The position of the Supreme Court of Russia is as follows. While noting the mandatory nature of the penalty of administrative removal for the offences committed by the cases under review, the Supreme Court referred to Article 4.1 of the CAO, which requires that when imposing a penalty account should be taken of the particular circumstances of each case, the defendant ’ s personality, his or her financial situation and mitigating or aggravating circumstances. The court also confirmed its earlier position that the penalty of administrative removal should be based on the information which confirmed the actual need for such a measure and which confirmed the proportionality of the penalty as the only means to achieve a balance between the private and public interests at st ake. Next, referring to Article 1.1 of the CAO and Article 8 of the Convention, the Supreme Court annulled the penalty of administrative removal in the applicants ’ cases (decision no. 83-AD15-5 of 7 October 2015, and decision no. 13-AD15-6 of 20 October 2015).

2. Other relevant provisions of domestic law

The Entry and Departure Act (Federal Law no. 114-FZ of 15 August 1996) provides that a foreign national cannot enter or re-enter the territory of Russia for five years following administrative expulsion from Russia (section 27 of the Act).

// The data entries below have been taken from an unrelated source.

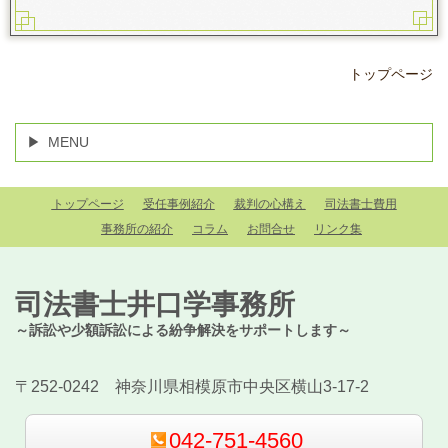
トップページ
MENU
トップページ
受任事例紹介
裁判の心構え
司法書士費用
事務所の紹介
コラム
お問合せ
リンク集
司法書士井口学事務所
～訴訟や少額訴訟による紛争解決をサポートします～
〒252-0242 神奈川県相模原市中央区横山3-17-2
042-751-4560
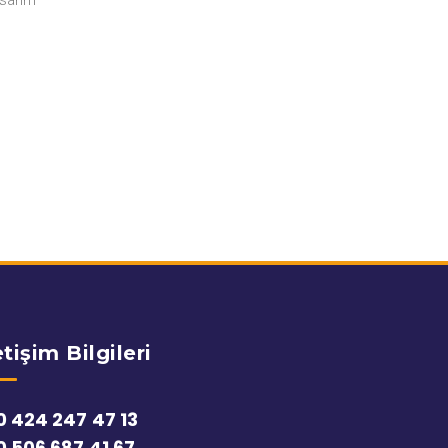
etişim Bilgileri
0 424 247 47 13
0 506 687 41 67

Article 31.6 of the CAO provides that the court that imposed the penalty (for instance, expulsion) suspends ( приостанавливает ) the enforcement of the penalty in a situation where a prosecutor has lodged an application for review of the final judgment, until this application has been examined, or other circumstances prescribed by the Code have arisen.

Since March 2015 Article 31.5 of the CAO provides that where certain circumstances impede the timely enforcement of an expulsion order, a judge who issued the order is also empowered to reschedule ( отсрочить ) the execution of the order for a period of no longer than one month.

COMPLAINTS

Referring to Articles 6 and 8 of the Convention, the applicant complains that he had no adequate opportunity and time to exercise his right to legal assistance; that he was not notified of the appeal hearing and was not taken to it from the detention facility; that the appeal court did not “admit a defence lawyer”; that the expulsion by compulsory procedure was a disproportionate penalty, failing to take account of the circumstances of the case.

QUESTIONS TO THE PARTIES

1. Has the applicant complied with the six-month rule in respect of his complaints under Article 6 of the Convention and his complaint under Article 8 of the Convention? As regards Article 8, did the applicant have a possibility to seek the suspension of the final expulsion penalty when lodging an application for review under Article 30.12 of the Code of Administrative Offences (“the CAO”) (see De Souza Ribeiro v. France [GC], no. 22689/07, §§ 82-83, ECHR 2012)? If not, was this procedure a remedy to be exhausted in relation to his Article 8 complaint?

2.1. Was the criminal limb of Article 6 of the Convention applicable to the administrative offence proceedings against the applicant (see, by way of comparison, Muminov v. Russia , no. 42502/06, § 126, 11 December 2008, and Malofeyeva v. Russia , no. 36673/04 , §§ 99-100, 30 May 2013 )?

2.2. If yes, was there a violation of Article 6 of the Convention, in particular, on account of the swift course of the trial proceedings and the absence of the applicant from the appeal hearing?

2.3. Alternatively , did the same circumstances give rise to a violation of Article 1 of Protocol No. 7 to the Convention?

3. Was there or will there be a violation of Article 8 of the Convention on account of the expulsion order by way of compulsory procedure and the ensuing five-year re-entry ban?

4. Did the applicant have an effective remedy before a “national authority”, as required under Article 13 of the Convention, for his complaint under Article 8 of the Convention? Did the applicable legislation and any settled judicial practice make room for assessing the proportionality and necessity of the impugned “interference”? Specifically, was it within a court ’ s margin of appreciation ( i ) not to impose or to annul a sentence of administrative removal, despite the imperative wording of Article 18.8 § 3 of the CAO, or to make a choice as regards the modalities of its execution, and/or (ii) to modulate the period of the re-entry ban?